Boxed beef cutout values were lower on moderate demand and moderate offerings. Choice beef was down .65 at 194.26, and select was 1.06 lower at 182.22.
Chicago Mercantile Exchange live cattle contracts settled 15 to 90 points lower on the lack of follow through buying support after Thursday’s triple digit gains. The market remained mixed much of the session but contracts faded due to the lack of new developments in the market and no additional buyers stepping up to the plate. There was some profit taking and bear spreading in the complex. February settled .90 lower at 132.95, and April was .55 lower at 136.77.
Feeder cattle settled 42 to 142 points higher despite the lack of support from the live pit. Lower corn values were supportive to feeder futures. January settled .82 higher at 153.17, and March was 1.42 higher at 156.32.
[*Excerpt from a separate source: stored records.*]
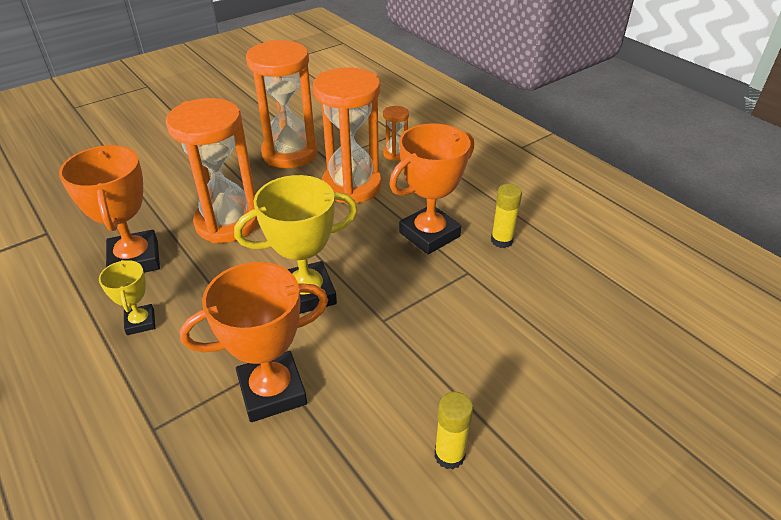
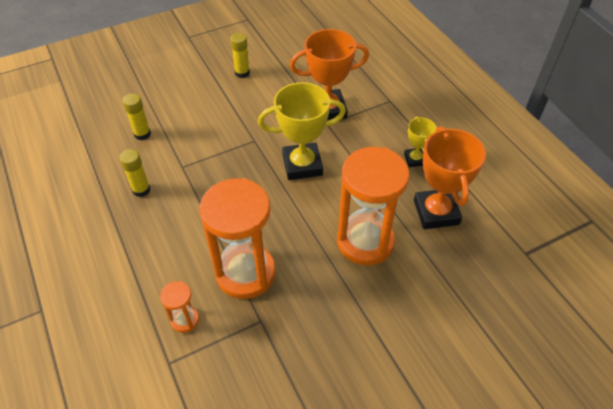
camera: 170 degrees left, 10 degrees up
orange hourglass [246,40,318,168] -> none
orange trophy [389,123,474,254] -> none
none -> yellow glue stick [122,93,151,140]

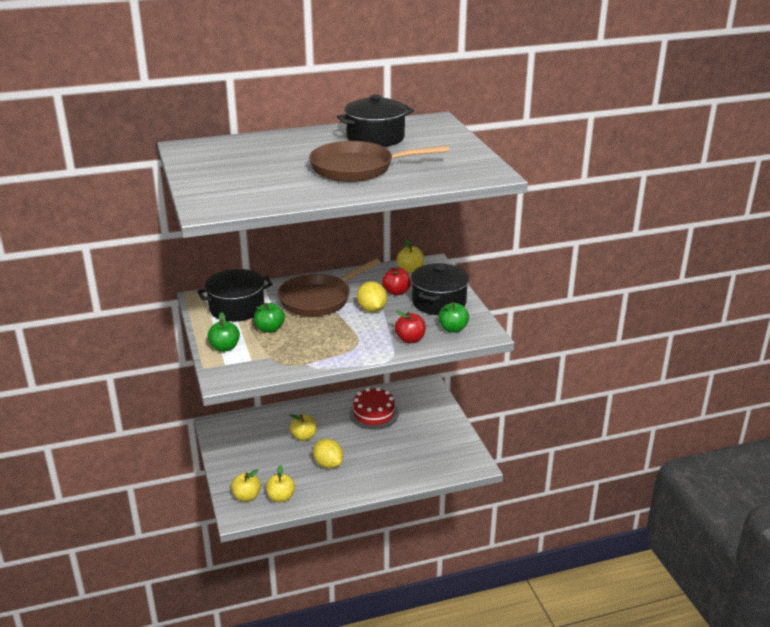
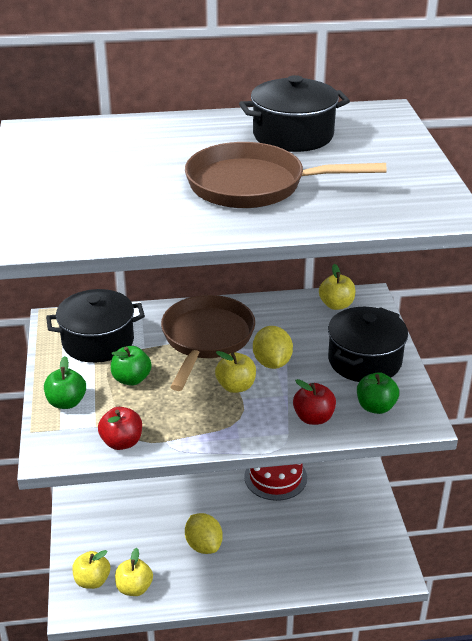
camera: 10 degrees right, 5 degrees up
brown pan [278,259,381,316] -> brown pan turned 135 degrees clockwise [161,295,255,391]
yellow apple [290,414,317,441] -> yellow apple moved to [215,351,256,393]
red apple [382,267,411,296] -> red apple moved to [98,407,142,450]

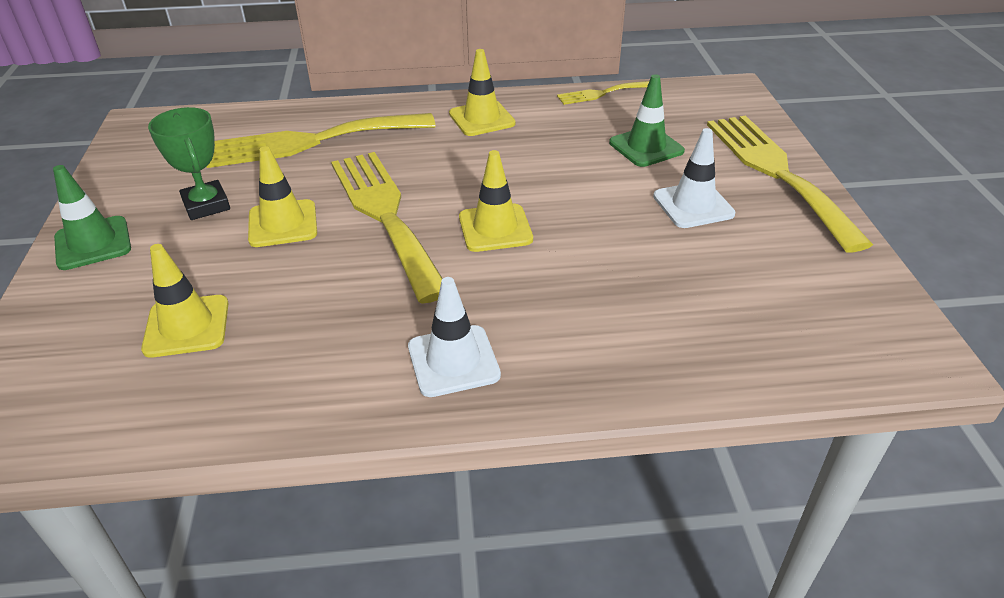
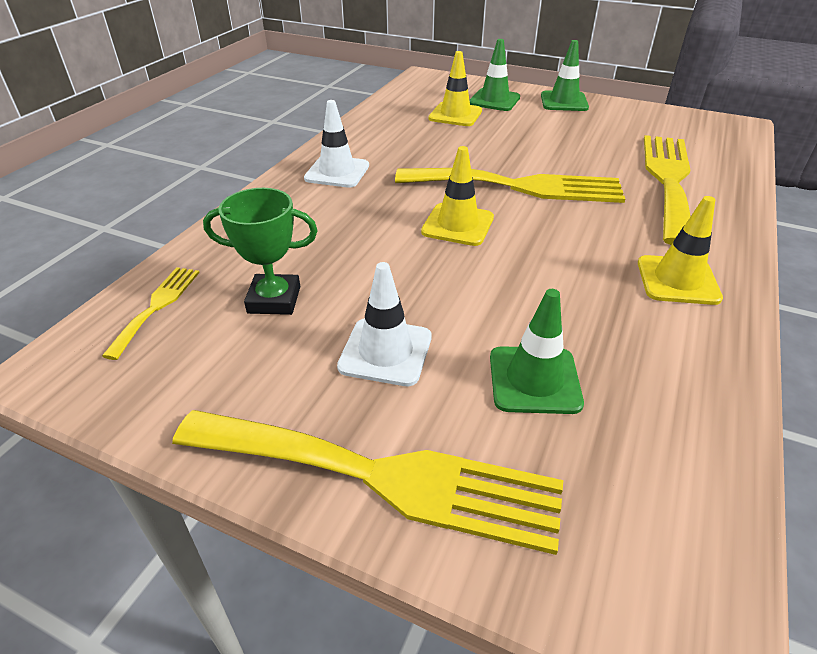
camera: 120 degrees right, 0 degrees up
green trophy [148,107,230,220] -> green trophy moved to [203,188,318,315]
yellow traffic cone [248,146,317,247] -> none
yellow fork [557,81,649,105] -> yellow fork moved to [102,267,200,360]
none -> green traffic cone [469,39,520,111]

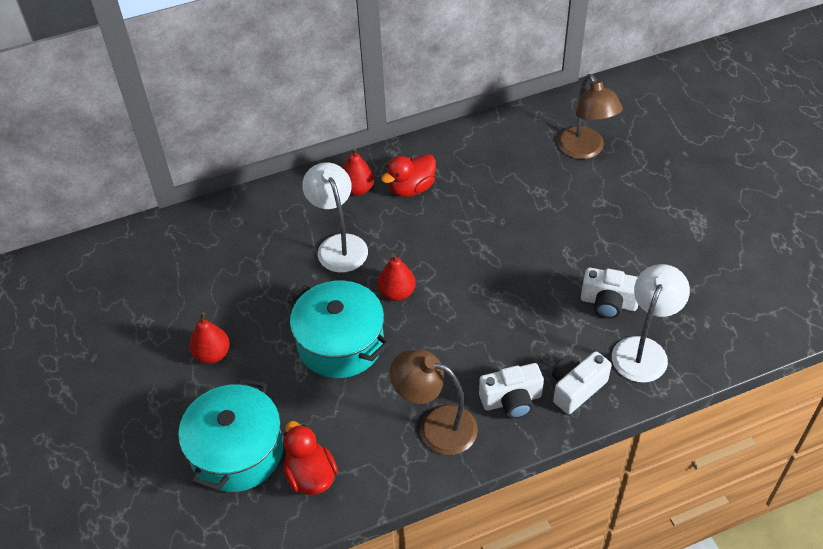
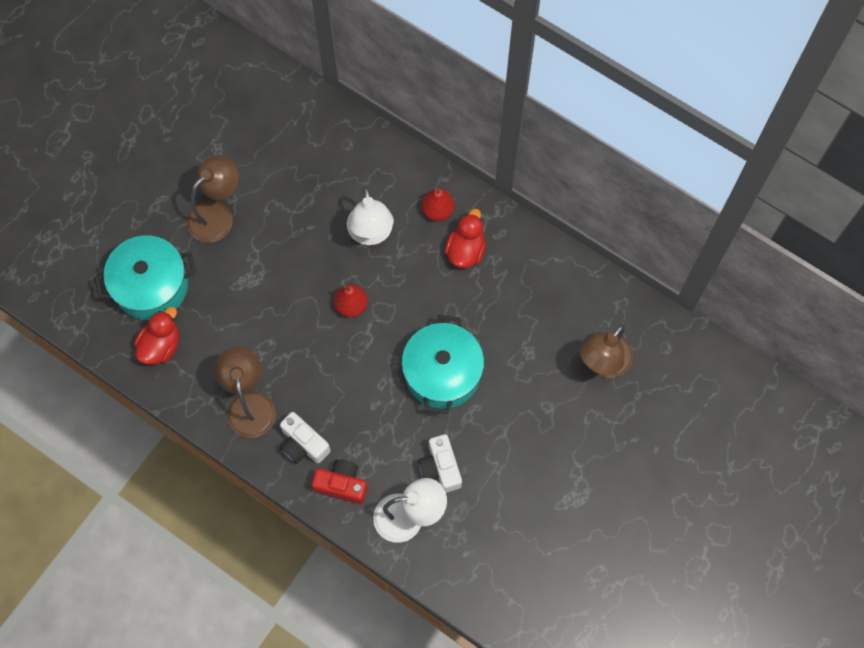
camera: 55 degrees right, 20 degrees up
red pear [189,312,230,364] -> brown lamp [187,155,239,243]
turquoise pot [288,281,389,378] -> turquoise pot moved to [402,315,484,414]
white lamp [302,162,368,272] -> white lamp turned 135 degrees clockwise [347,186,394,245]
red duck [381,154,436,197] -> red duck turned 90 degrees clockwise [445,209,486,268]
white camera [552,351,612,414] -> red camera [312,459,368,505]

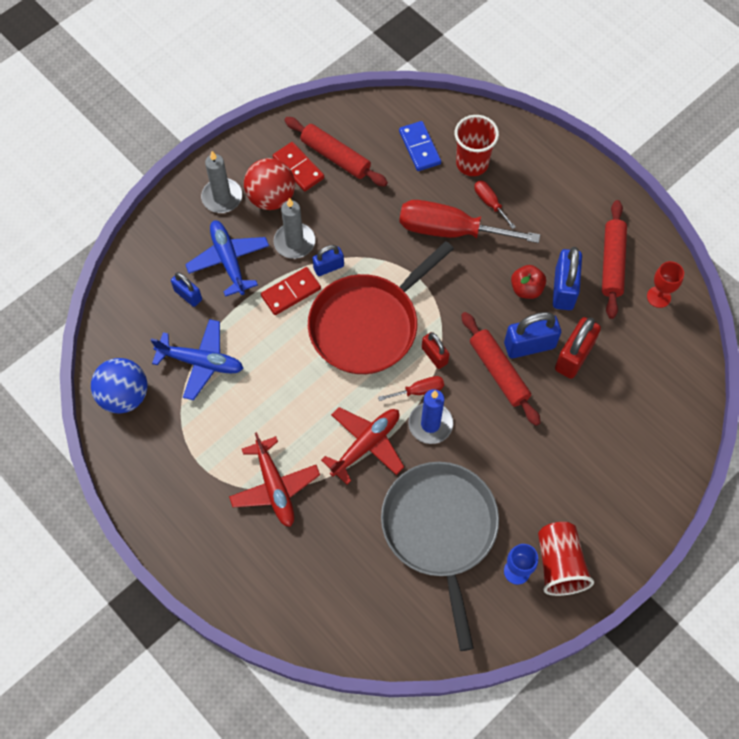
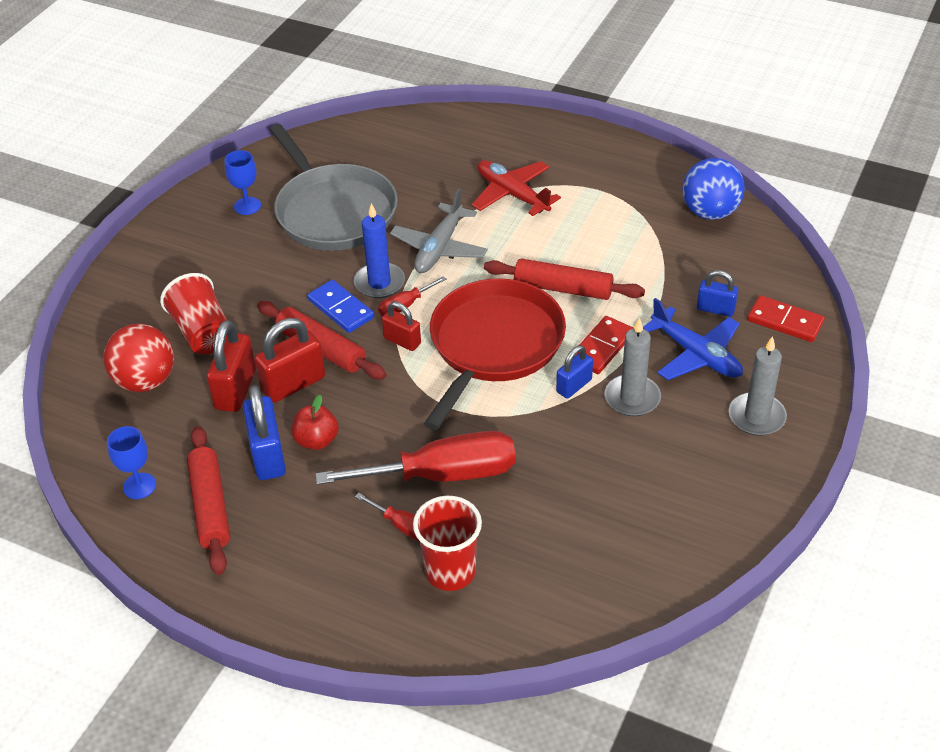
camera: 160 degrees right, 20 degrees down
blue plane [151,319,243,400] -> none
red ball [244,158,295,210] -> red ball moved to [103,324,174,392]
red domino [273,142,324,191] -> red domino moved to [747,295,825,342]
red rolling pin [284,117,388,187] -> red rolling pin moved to [484,259,645,300]
red plane [321,407,404,485] -> grey plane [390,188,488,273]
blue domino [399,121,441,171] -> blue domino moved to [307,280,374,333]
blue padlock [504,312,561,358] -> red padlock [254,318,325,403]
red cup [538,522,594,596] -> red cup moved to [160,273,227,355]
red goblet [647,261,684,308] -> blue goblet [107,426,156,499]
Feeder cattle receipts at Missouri auctions this week totaled 16,102 head. Compared to the last sales held two to three weeks ago, most reporters indicted a higher trend with few comparisons to be made on the statewide report. Optimism is certainly present for the cow-calf producer with limited supplies and buyers are ready to start filling some orders over the next few weeks. Supply was light with a limited number of auctions being held. Feeder steers medium and large 1 averaging 728 lbs. brought 150.24 per hundredweight. 578 lb. heifers traded at an average of 147.92.
Lean hogs settled unchanged to 60 points lower after seeing moderate to strong support that developed in the morning across the lean hog futures market. Traders had expected to see light to moderate support in the cash market at the end of the week, however much of the direct trade was not reported due to confidentiality. The market turned lower from pressure surrounding the uncertainty of demand for pork. February settled .17 lower at 86.22, and April was down .32 at 89.85.
There was moderate market activity, with moderate demand in the hogs on Friday. Barrows and gilts in the Iowa/Minnesota direct trade closed 1.96 higher at 84.06 on a carcass basis, the West was up 2.13 at 83.68, and the East was down .82 at 80.47. Barrows and gilts at the terminals closed steady from 51.50 to 56.00 live. The Missouri direct base carcass meat price was not reported on Friday.
Pork trading was moderate with light to moderate demand and offerings. Pork carcass cutout value was up .36 at 83.46.
The weekly hog slaughter was estimated at 1,975,000 head, 220,000 more than Christmas week and 89,000 less than last year.